J.フロント リテイリング(JFR)は22日、職場のアイデアを競う「JFR発明アワード2019」を大阪・心斎橋で開催した。約7000件のエントリーの中から各グループ会社で行われた予選を通過し、最終選考を勝ち抜いた11組が山本良一社長らJFR首脳の前でプレゼンテーションを行った。会場には各チームの応援団も駆け付け、熱戦が繰り広げられた。
同大会は「くらしの『あたらしい幸せ』を発明する」というグループビジョンの実現に向けた取り組みの一環として昨年スタート。グループ全社員を対象に「業務改善」「営業施策」「新規事業」の3領域で“発明(アイデア)”を募った。発明事例を競うだけでなく、グループ全体で盛り上げ、共有することで、発明を企業文化として根付かせることを目的としている。

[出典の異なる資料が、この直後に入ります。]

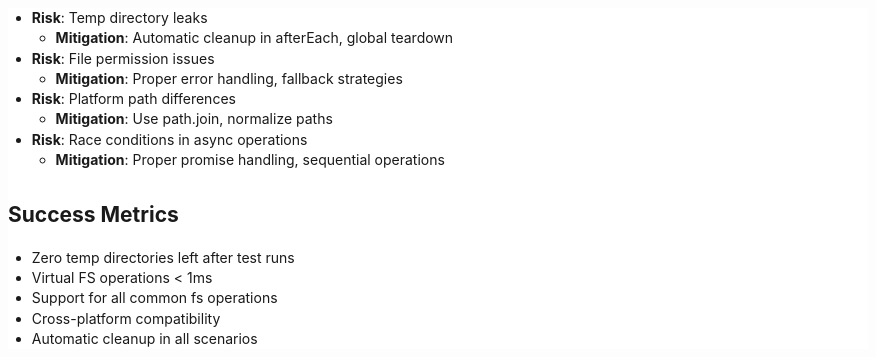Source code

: - **Risk**: Temp directory leaks
  - **Mitigation**: Automatic cleanup in afterEach, global teardown
- **Risk**: File permission issues
  - **Mitigation**: Proper error handling, fallback strategies
- **Risk**: Platform path differences
  - **Mitigation**: Use path.join, normalize paths
- **Risk**: Race conditions in async operations
  - **Mitigation**: Proper promise handling, sequential operations

## Success Metrics

- Zero temp directories left after test runs
- Virtual FS operations < 1ms
- Support for all common fs operations
- Cross-platform compatibility
- Automatic cleanup in all scenarios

昨年のエントリー数は約1700件だったが、今年は大幅に拡大。開会宣言で審査員を務めた山本社長は「グループビジョンが浸透してきているのを実感している。みんなが行動を起こそうとしているのはいい流れ。このアワードの合言葉である、発明、変革を楽しむ空気が生まれてきているのを感じる。アワードが大きなウエーブとなり、そこから画期的な事業が生まれ、会社がさらに発展していくことを願っている」と語った。
会場に来られない従業員も参加できるように、今回はユーチューブでもライブ配信した。2分間の応援映像の後にプレゼンターによる6分間のプレゼンが行われ、最後にグーグルプラスのコミュニティーに投稿された各プレゼンターへの応援メッセージや感想が紹介された。
グランプリに輝いたのは、松坂屋静岡店販売企画・催事運営マネージャーの中山孝之氏と同営業部食品担当バイヤーの武田一男氏が提案した「しずまつバス」。バスをイメージした循環型物流システムによる物流コストの削減と、商品の受け渡し場所としてのバス停のコミュニティー化を図る取り組みで、地元の新鮮な農産物を静岡の街の人に、過疎地にはデパ地下のグルメを届けたいという思いから生まれたという。受賞の喜びを語った後、プレゼンターの中山氏は「継続的にできることを本気で考えた結果、ここに行き着いた。静岡のみんなを物流でつなげ、ひいては静岡を元気にするサステイナブルな取り組みであると確信している。ハードルはたくさんあるが、実現できるように取り組んでいきたい」と語った。山本社長は「社の戦略である、地域と共生して街と店が成長するアーバンドミナント戦略に合致した地元密着の提案が評価された」とコメントした。
準グランプリは、人気のライトノベル「京都寺町三条のホームズ」(望月麻衣著、双葉社)に、大丸京都店のブランディング事業「KKP(古都ごとく京都プロジェクト)」を取り上げてもらうことに成功した同店の谷京子氏が受賞した。地元に愛される百貨店を目指す取り組みが作品中に登場し、ファンが喜ぶ仕掛けをしたことで、大丸京都店は同作品ファンにとっての聖地になっているという。
表彰式で大丸松坂屋百貨店の好本達也社長は「小さなことにもビジネスチャンスを見出している点が素晴らしい。発明体質は昨年にも増して広がっている。途切れることなく続けていってほしい」と語り、同アワードによって社内意識が変わりつつあることに期待を寄せた。